Raw data Start Marker

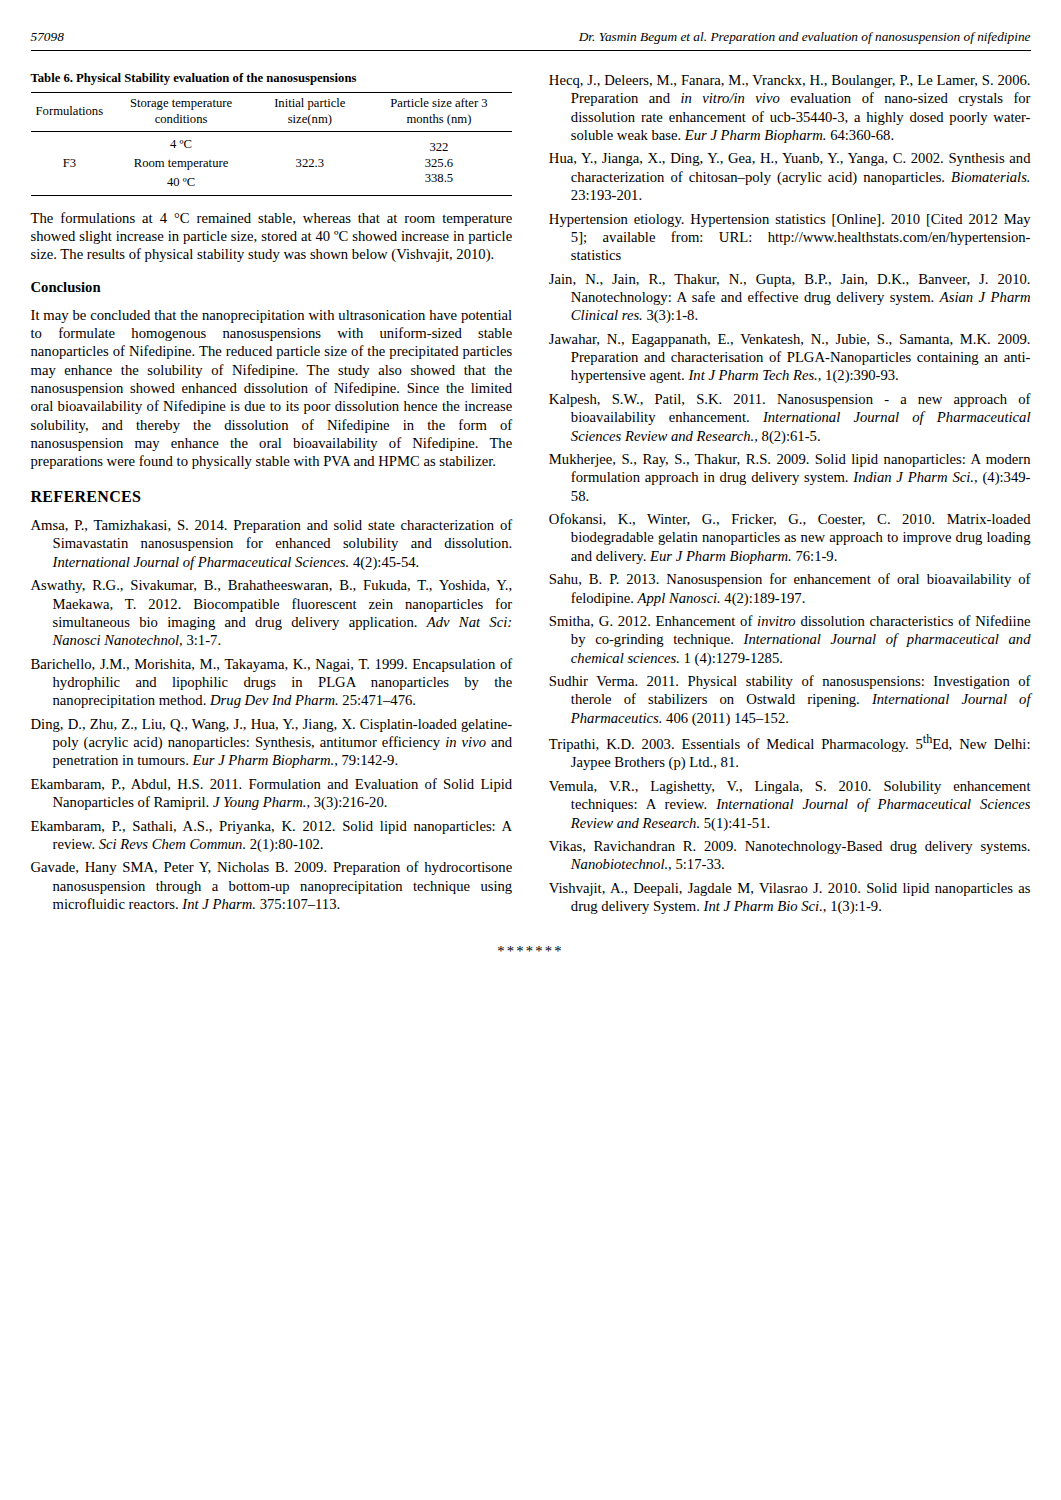57098 Dr. Yasmin Begum et al. Preparation and evaluation of nanosuspension of nifedipine
Table 6. Physical Stability evaluation of the nanosuspensions
| Formulations | Storage temperature conditions | Initial particle size(nm) | Particle size after 3 months (nm) |
| --- | --- | --- | --- |
| F3 | 4 ºC Room temperature 40 ºC | 322.3 | 322 325.6 338.5 |
The formulations at 4 °C remained stable, whereas that at room temperature showed slight increase in particle size, stored at 40 ºC showed increase in particle size. The results of physical stability study was shown below (Vishvajit, 2010).
Conclusion
It may be concluded that the nanoprecipitation with ultrasonication have potential to formulate homogenous nanosuspensions with uniform-sized stable nanoparticles of Nifedipine. The reduced particle size of the precipitated particles may enhance the solubility of Nifedipine. The study also showed that the nanosuspension showed enhanced dissolution of Nifedipine. Since the limited oral bioavailability of Nifedipine is due to its poor dissolution hence the increase solubility, and thereby the dissolution of Nifedipine in the form of nanosuspension may enhance the oral bioavailability of Nifedipine. The preparations were found to physically stable with PVA and HPMC as stabilizer.
REFERENCES
Amsa, P., Tamizhakasi, S. 2014. Preparation and solid state characterization of Simavastatin nanosuspension for enhanced solubility and dissolution. International Journal of Pharmaceutical Sciences. 4(2):45-54.
Aswathy, R.G., Sivakumar, B., Brahatheeswaran, B., Fukuda, T., Yoshida, Y., Maekawa, T. 2012. Biocompatible fluorescent zein nanoparticles for simultaneous bio imaging and drug delivery application. Adv Nat Sci: Nanosci Nanotechnol, 3:1-7.
Barichello, J.M., Morishita, M., Takayama, K., Nagai, T. 1999. Encapsulation of hydrophilic and lipophilic drugs in PLGA nanoparticles by the nanoprecipitation method. Drug Dev Ind Pharm. 25:471–476.
Ding, D., Zhu, Z., Liu, Q., Wang, J., Hua, Y., Jiang, X. Cisplatin-loaded gelatine-poly (acrylic acid) nanoparticles: Synthesis, antitumor efficiency in vivo and penetration in tumours. Eur J Pharm Biopharm., 79:142-9.
Ekambaram, P., Abdul, H.S. 2011. Formulation and Evaluation of Solid Lipid Nanoparticles of Ramipril. J Young Pharm., 3(3):216-20.
Ekambaram, P., Sathali, A.S., Priyanka, K. 2012. Solid lipid nanoparticles: A review. Sci Revs Chem Commun. 2(1):80-102.
Gavade, Hany SMA, Peter Y, Nicholas B. 2009. Preparation of hydrocortisone nanosuspension through a bottom-up nanoprecipitation technique using microfluidic reactors. Int J Pharm. 375:107–113.
Hecq, J., Deleers, M., Fanara, M., Vranckx, H., Boulanger, P., Le Lamer, S. 2006. Preparation and in vitro/in vivo evaluation of nano-sized crystals for dissolution rate enhancement of ucb-35440-3, a highly dosed poorly water-soluble weak base. Eur J Pharm Biopharm. 64:360-68.
Hua, Y., Jianga, X., Ding, Y., Gea, H., Yuanb, Y., Yanga, C. 2002. Synthesis and characterization of chitosan–poly (acrylic acid) nanoparticles. Biomaterials. 23:193-201.
Hypertension etiology. Hypertension statistics [Online]. 2010 [Cited 2012 May 5]; available from: URL: http://www.healthstats.com/en/hypertension-statistics
Jain, N., Jain, R., Thakur, N., Gupta, B.P., Jain, D.K., Banveer, J. 2010. Nanotechnology: A safe and effective drug delivery system. Asian J Pharm Clinical res. 3(3):1-8.
Jawahar, N., Eagappanath, E., Venkatesh, N., Jubie, S., Samanta, M.K. 2009. Preparation and characterisation of PLGA-Nanoparticles containing an anti-hypertensive agent. Int J Pharm Tech Res., 1(2):390-93.
Kalpesh, S.W., Patil, S.K. 2011. Nanosuspension - a new approach of bioavailability enhancement. International Journal of Pharmaceutical Sciences Review and Research., 8(2):61-5.
Mukherjee, S., Ray, S., Thakur, R.S. 2009. Solid lipid nanoparticles: A modern formulation approach in drug delivery system. Indian J Pharm Sci., (4):349-58.
Ofokansi, K., Winter, G., Fricker, G., Coester, C. 2010. Matrix-loaded biodegradable gelatin nanoparticles as new approach to improve drug loading and delivery. Eur J Pharm Biopharm. 76:1-9.
Sahu, B. P. 2013. Nanosuspension for enhancement of oral bioavailability of felodipine. Appl Nanosci. 4(2):189-197.
Smitha, G. 2012. Enhancement of invitro dissolution characteristics of Nifediine by co-grinding technique. International Journal of pharmaceutical and chemical sciences. 1 (4):1279-1285.
Sudhir Verma. 2011. Physical stability of nanosuspensions: Investigation of therole of stabilizers on Ostwald ripening. International Journal of Pharmaceutics. 406 (2011) 145–152.
Tripathi, K.D. 2003. Essentials of Medical Pharmacology. 5thEd, New Delhi: Jaypee Brothers (p) Ltd., 81.
Vemula, V.R., Lagishetty, V., Lingala, S. 2010. Solubility enhancement techniques: A review. International Journal of Pharmaceutical Sciences Review and Research. 5(1):41-51.
Vikas, Ravichandran R. 2009. Nanotechnology-Based drug delivery systems. Nanobiotechnol., 5:17-33.
Vishvajit, A., Deepali, Jagdale M, Vilasrao J. 2010. Solid lipid nanoparticles as drug delivery System. Int J Pharm Bio Sci., 1(3):1-9.
*******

Raw data End Marker

- Required action -
A bare number is the whole answer: how many lines in the entries contain "loaded"?

- Completed task -
2